Déplacement, que Freud considérait comme la réalisation la plus frappante du travail du rêve, est le mécanisme consistant à substituer des symboles à des objets ou à des concepts pour masquer la vraie nature des pensées de rêve. Parmi les symboles de rêve courants qu'il a énumérés, il y avait des couteaux et des boîtes comme symboles des organes génitaux masculins et féminins, respectivement.

Dans le mécanisme de condensation, les connexions logiques sont perdues ou réorganisées, et plusieurs associations peuvent être connectées à un objet ou une image. Freud croyait que la signification d'un rêve donné était unique, et seul le rêveur avec l'aide d'un analyste pouvait déchiffrer les pensées sous-jacentes et leur signification. Il a également noté, cependant, que la langue et la culture déterminaient souvent le symbolisme des rêves et qu'il y avait des symboles communs dans les rêves de nombreux individus, ainsi que dans les contes de fées et le folklore.

fétichisme

Jacques-André Boiffard, Gros orteil , publié dans Documents 6 (novembre 1929)

Le déplacement et la condensation opèrent dans d'autres processus mentaux et sont au cœur du concept freudien de la fétiche . Un fétiche est tout objet censé incarner ou contenir des pouvoirs surnaturels, et dans la théorie de Freud, c'est typiquement un substitut phallique. Freud a décrit la genèse du fétichisme comme le moment où l'enfant mâle voit que sa mère n'a pas de pénis. Cette reconnaissance est profondément troublante car l'enfant suppose qu'elle a dû avoir un pénis une fois et l'a perdu plus tard, et implicitement, il pense que lui aussi peut être castré.

L'enfant nie cette possibilité horrible en accordant essentiellement à sa mère un phallus de substitution sous la forme d'un autre objet, souvent, Freud a théorisé, celui qu'il a vu juste après avoir reconnu le manque de pénis de sa mère, comme un pied ou une chaussure. Cela devient un objet fétiche, ce qui est à la fois hautement souhaitable et source de grande anxiété, représentant à la fois la peur de la perte et le remplacement satisfaisant de l'objet perdu.

Salvador Dalí, Objet surréaliste fonctionnant symboliquement — La chaussure de Gala , 1931 (édition 1973), Assemblage avec sabot, marbre, photographies, un verre, était, Cheveu, grattoir, et gibet. 48,3 x 27,9 x 9,4 cm (Musée Dalí, Saint-Pétersbourg, FL ; photo :ellenm1, CC BY-NC 2.0)
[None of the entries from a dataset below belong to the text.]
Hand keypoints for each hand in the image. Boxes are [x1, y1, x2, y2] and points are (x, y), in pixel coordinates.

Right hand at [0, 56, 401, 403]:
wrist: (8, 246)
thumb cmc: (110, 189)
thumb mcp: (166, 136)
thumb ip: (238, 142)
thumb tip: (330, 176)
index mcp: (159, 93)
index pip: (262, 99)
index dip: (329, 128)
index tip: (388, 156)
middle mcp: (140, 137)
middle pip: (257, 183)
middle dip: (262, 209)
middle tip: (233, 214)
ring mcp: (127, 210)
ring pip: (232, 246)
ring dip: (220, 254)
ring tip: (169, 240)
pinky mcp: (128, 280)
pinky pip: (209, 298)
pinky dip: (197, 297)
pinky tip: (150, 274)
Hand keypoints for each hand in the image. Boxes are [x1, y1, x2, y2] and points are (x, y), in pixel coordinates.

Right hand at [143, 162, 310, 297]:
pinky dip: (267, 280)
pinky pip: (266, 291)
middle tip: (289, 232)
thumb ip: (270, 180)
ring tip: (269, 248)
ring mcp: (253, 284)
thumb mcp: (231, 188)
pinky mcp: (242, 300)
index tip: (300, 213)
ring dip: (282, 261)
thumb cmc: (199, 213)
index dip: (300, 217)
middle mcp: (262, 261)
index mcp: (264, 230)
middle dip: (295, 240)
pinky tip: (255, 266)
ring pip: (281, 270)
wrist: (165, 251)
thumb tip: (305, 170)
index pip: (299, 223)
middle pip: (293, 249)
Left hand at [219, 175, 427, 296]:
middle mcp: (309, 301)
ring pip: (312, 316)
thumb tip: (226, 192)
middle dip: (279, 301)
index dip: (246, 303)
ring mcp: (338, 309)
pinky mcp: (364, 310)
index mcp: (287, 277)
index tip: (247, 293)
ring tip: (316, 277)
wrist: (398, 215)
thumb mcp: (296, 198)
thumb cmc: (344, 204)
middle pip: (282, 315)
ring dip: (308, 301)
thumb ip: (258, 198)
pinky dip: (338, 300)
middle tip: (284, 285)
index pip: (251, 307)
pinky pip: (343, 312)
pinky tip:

Salvador Dalí, dont l'art reflète souvent directement les théories freudiennes, a été influencé par le concept de fétiche de Freud lorsqu'il a développé l'idée d'objets surréalistes, et beaucoup de ses propres œuvres incluent des chaussures et d'autres fétiches communs.

Man Ray, Photographie de la "Cuillère à pantoufle" d'André Breton, ” 1934

Breton a également décrit la merveilleuse signification de la découverte d'un cendrier en forme de cuillère attachée à une chaussure. Tous les objets surréalistes n'ont pas un symbolisme freudien aussi immédiatement reconnaissable, mais les profondeurs complexes des sentiments qu'ils suscitent chez leurs découvreurs et créateurs, et potentiellement aussi chez leurs téléspectateurs, indiquent leur genèse dans les profondeurs de l'inconscient érotique.

Jacques Lacan

Hans Bellmer, Sans titre de La poupée , 1936, tirage gélatino-argentique, 4 5/8 x 3 1/16 pouces (MoMA)

Les historiens de l'art se sont également intéressés aux théories psychanalytiques de Jacques Lacan, qui, dans sa jeunesse, était étroitement associé aux surréalistes. Les idées de Lacan sur le rôle formateur de la vision dans le développement psychologique de l'identité individuelle ont été utilisées de manière suggestive pour analyser les œuvres surréalistes, en particulier la photographie, comme représentant une forme d'expérience pré-linguistique et donc pré-consciente.

Bien que les écrits de Lacan soient beaucoup moins accessibles à la compréhension générale que ceux de Freud, ils fournissent un matériel théorique utile pour l'enquête sur une variété de sujets qui ont engagé les artistes surréalistes, incluant la psychologie de la représentation, les disjonctions entre expérience visuelle et corporelle, et les conflits entre le désir et les formes sociales répressives, particulièrement la langue.